**What to work on:**
An exact copy of every entry is required, minus the pictures.

**Record set:**

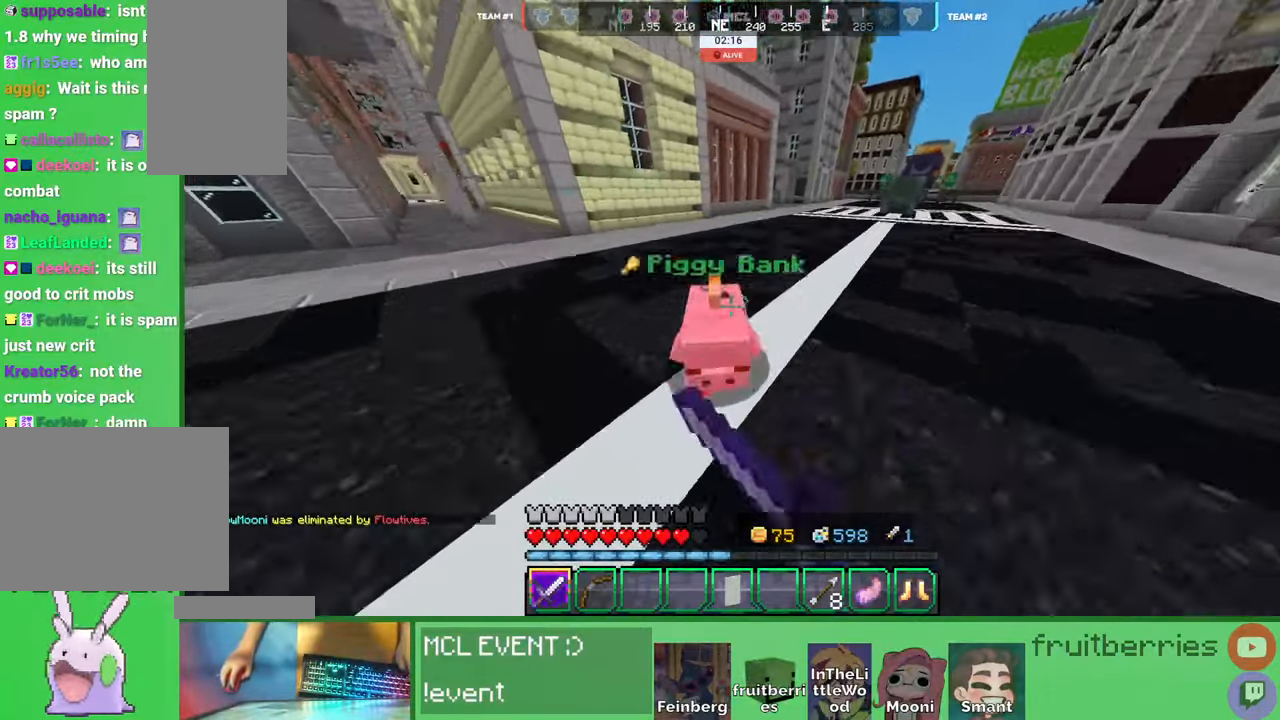
{"keys": ["d", "space", "w"], "mouse": [], "events": [[216, "d", "up"], [216, "w", "up"], [233, "space", "up"], [316, "d", "down"], [333, "w", "down"], [366, "mouse_left", "down"], [416, "space", "down"], [450, "mouse_left", "up"]]}
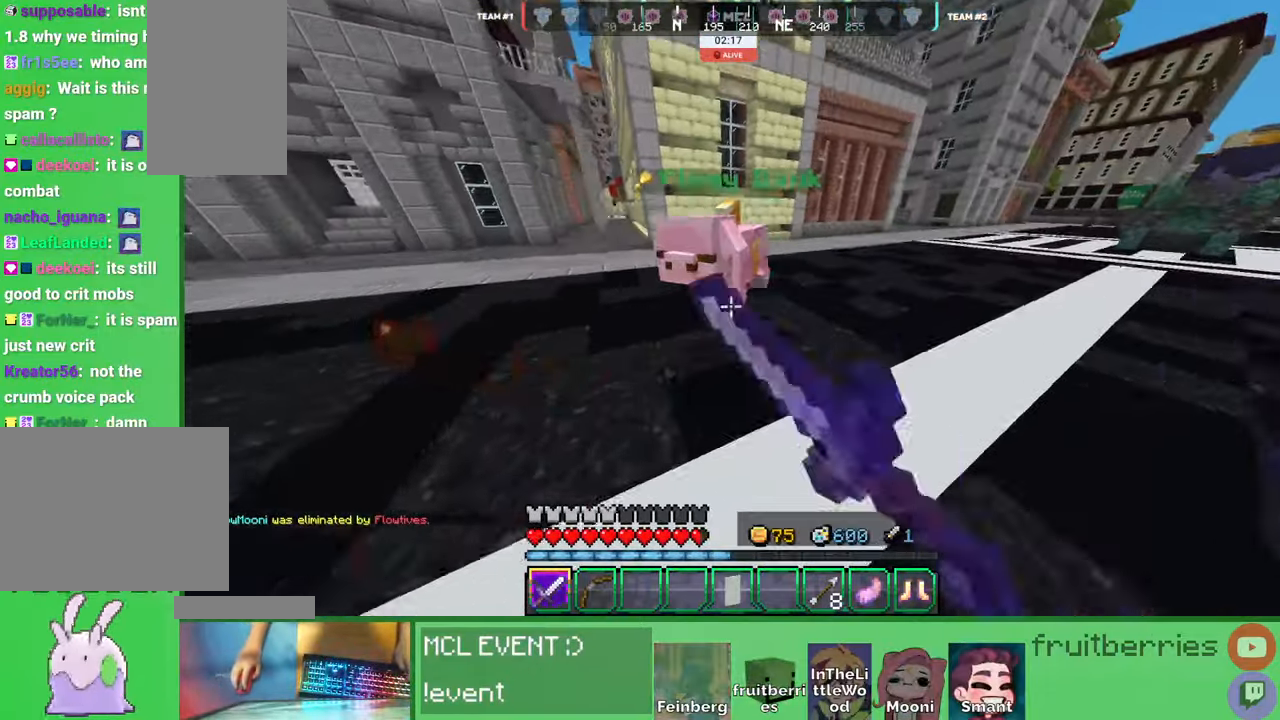
{"keys": ["d"], "mouse": ["left"], "events": [[233, "w", "up"], [366, "space", "up"], [416, "mouse_left", "down"], [450, "mouse_left", "up"], [500, "mouse_left", "down"]]}
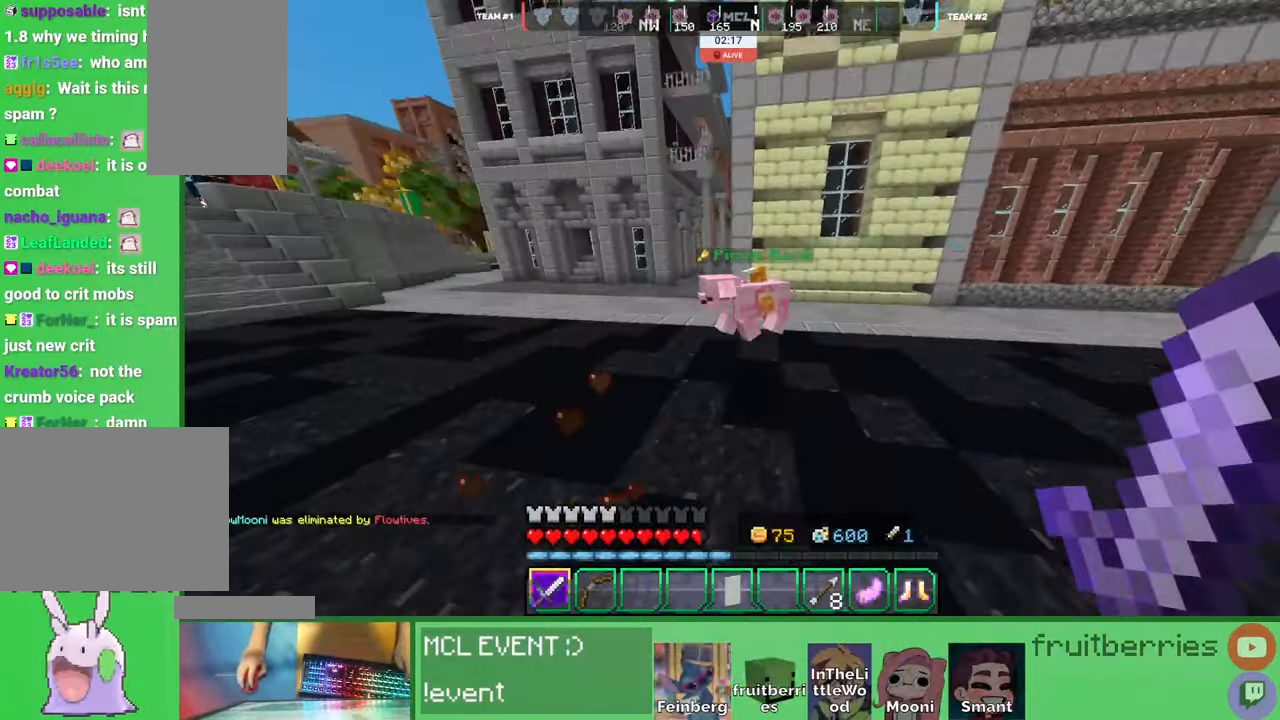
{"keys": ["space", "w"], "mouse": [], "events": [[83, "mouse_left", "up"], [183, "w", "down"], [416, "space", "down"], [500, "d", "up"]]}
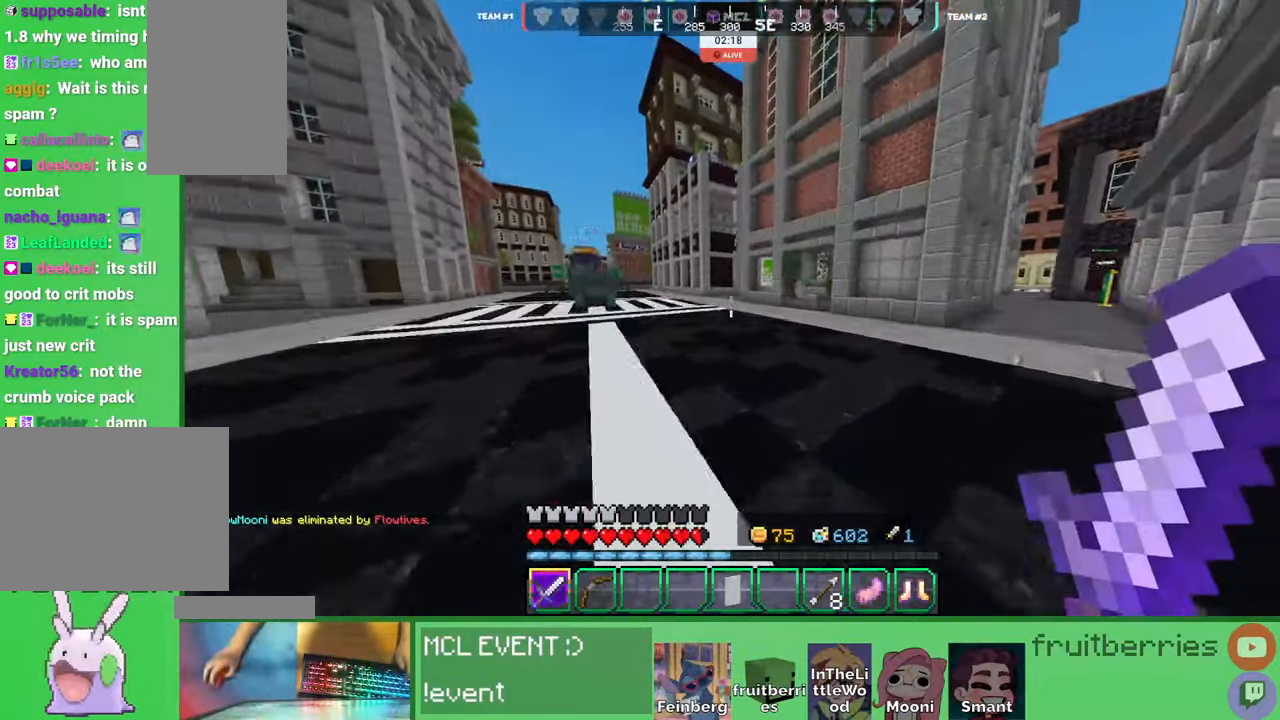
{"keys": ["space", "w"], "mouse": [], "events": []}
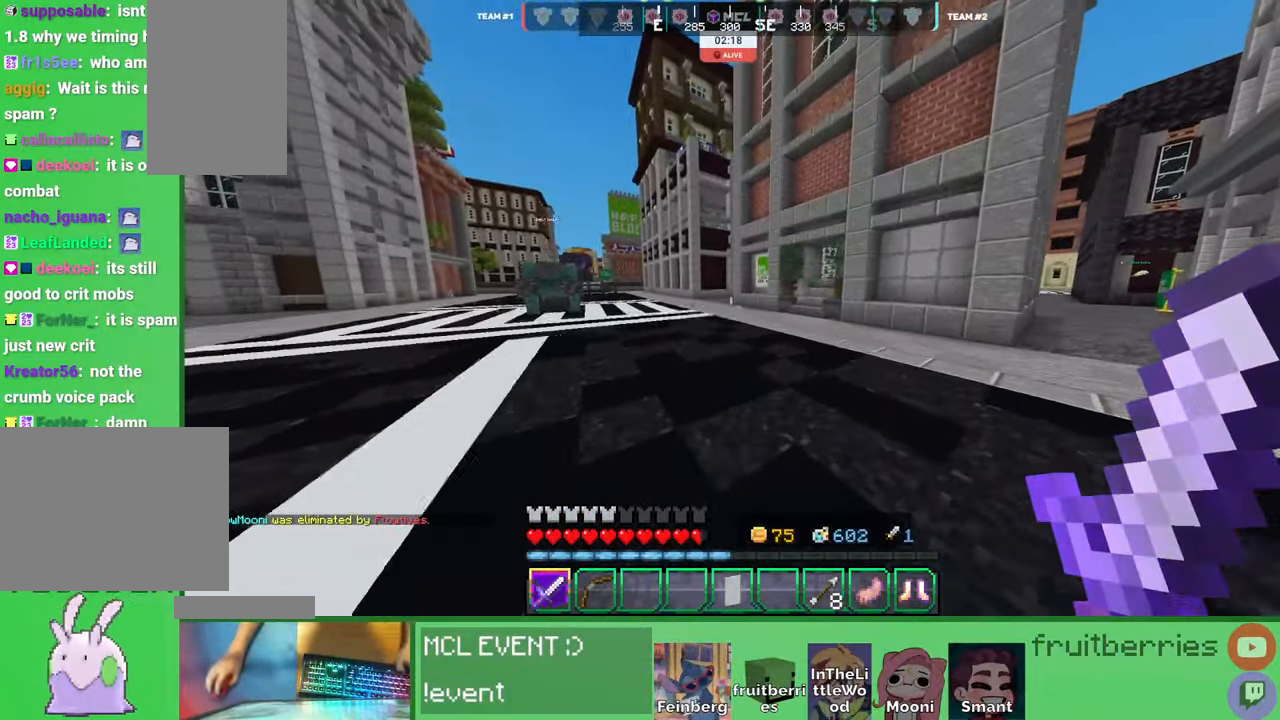
{"keys": ["d", "w"], "mouse": [], "events": [[200, "d", "down"], [366, "space", "up"]]}
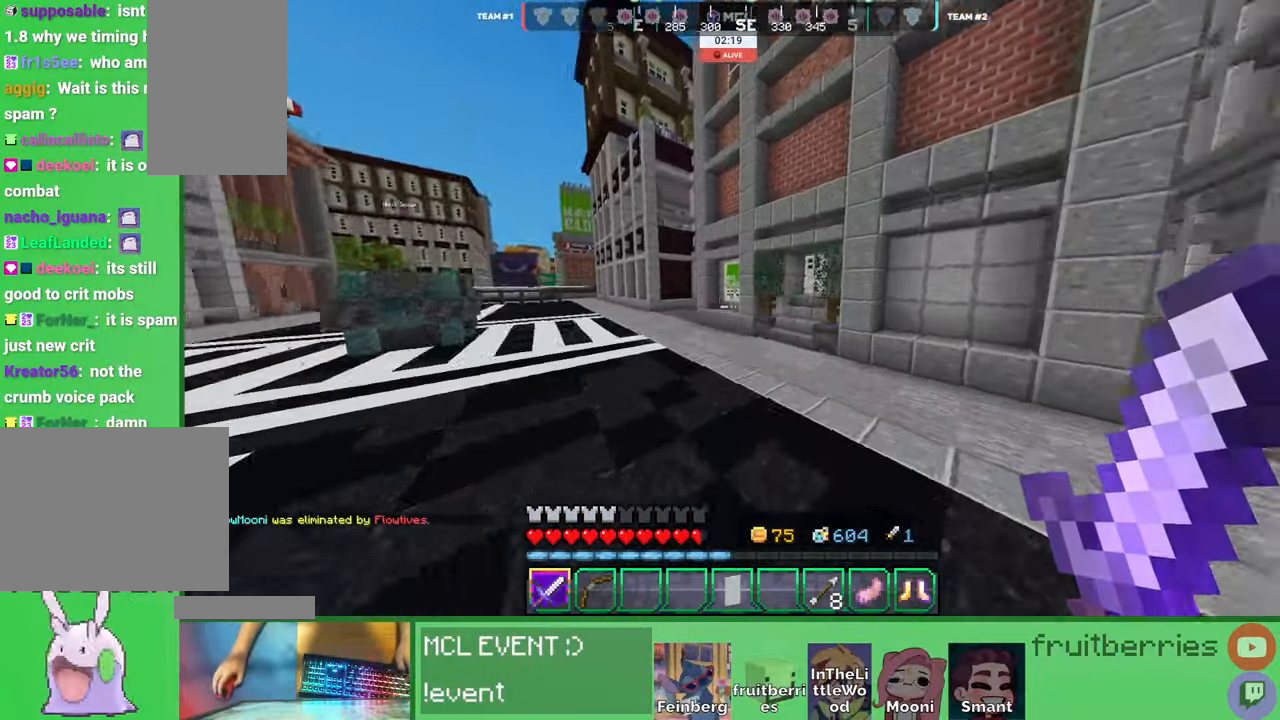
{"keys": ["d", "space", "w"], "mouse": [], "events": [[300, "space", "down"]]}
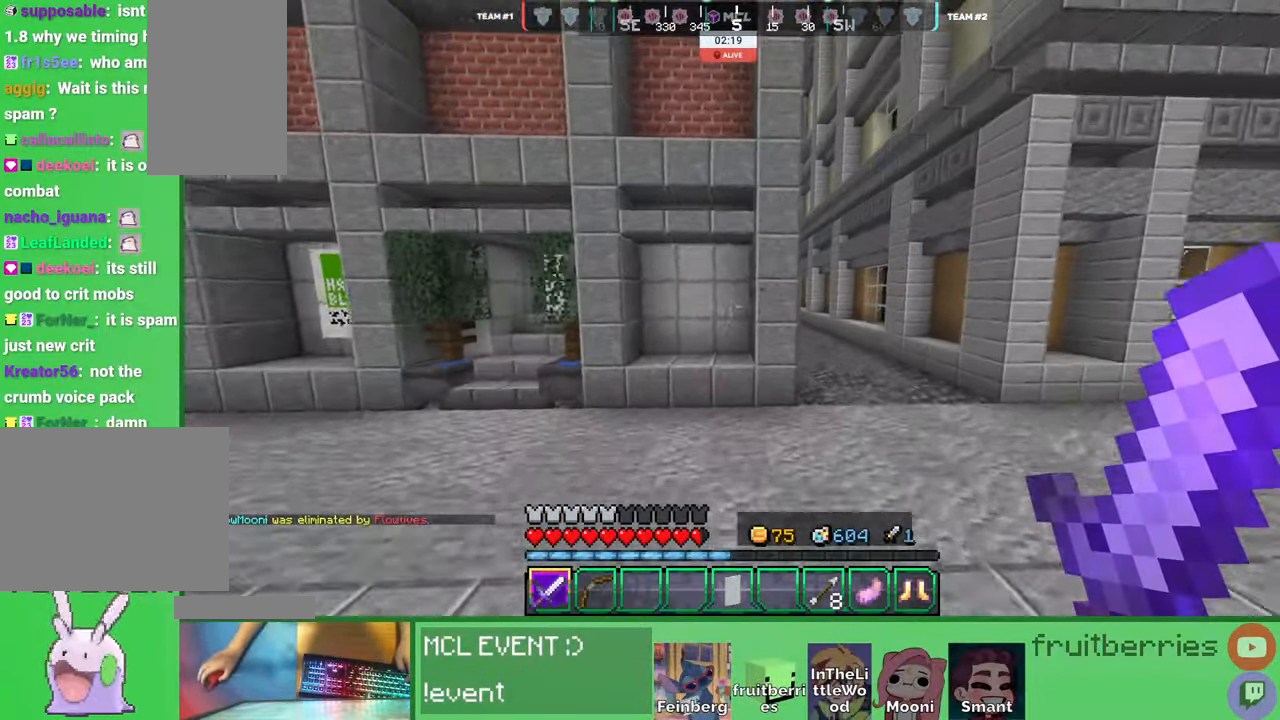
{"keys": ["d", "space", "w"], "mouse": [], "events": [[83, "space", "up"], [200, "space", "down"]]}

**Solution to this exercise:**
{"keys": ["d", "space", "w"], "mouse": [], "events": [[216, "d", "up"], [216, "w", "up"], [233, "space", "up"], [316, "d", "down"], [333, "w", "down"], [366, "mouse_left", "down"], [416, "space", "down"], [450, "mouse_left", "up"]]}
{"keys": ["d"], "mouse": ["left"], "events": [[233, "w", "up"], [366, "space", "up"], [416, "mouse_left", "down"], [450, "mouse_left", "up"], [500, "mouse_left", "down"]]}
{"keys": ["space", "w"], "mouse": [], "events": [[83, "mouse_left", "up"], [183, "w", "down"], [416, "space", "down"], [500, "d", "up"]]}
{"keys": ["space", "w"], "mouse": [], "events": []}
{"keys": ["d", "w"], "mouse": [], "events": [[200, "d", "down"], [366, "space", "up"]]}
{"keys": ["d", "space", "w"], "mouse": [], "events": [[300, "space", "down"]]}
{"keys": ["d", "space", "w"], "mouse": [], "events": [[83, "space", "up"], [200, "space", "down"]]}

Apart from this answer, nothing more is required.